▶ [Work to be completed]:
Among the entries below, count the lines where the string "para" occurs, and give only the number.

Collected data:

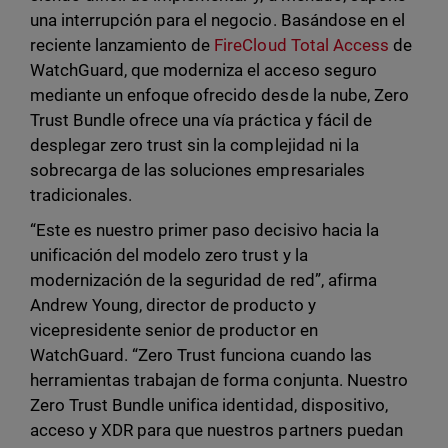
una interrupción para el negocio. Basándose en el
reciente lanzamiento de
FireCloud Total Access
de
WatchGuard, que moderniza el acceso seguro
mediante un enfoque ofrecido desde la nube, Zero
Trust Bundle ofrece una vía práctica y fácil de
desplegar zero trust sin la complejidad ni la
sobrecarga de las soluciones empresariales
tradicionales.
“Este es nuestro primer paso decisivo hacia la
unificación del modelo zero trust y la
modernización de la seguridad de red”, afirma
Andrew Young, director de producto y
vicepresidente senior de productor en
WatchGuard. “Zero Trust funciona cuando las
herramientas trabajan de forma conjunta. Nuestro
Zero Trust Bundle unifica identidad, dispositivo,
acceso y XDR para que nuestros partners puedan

▶ [Result of this exercise]:
2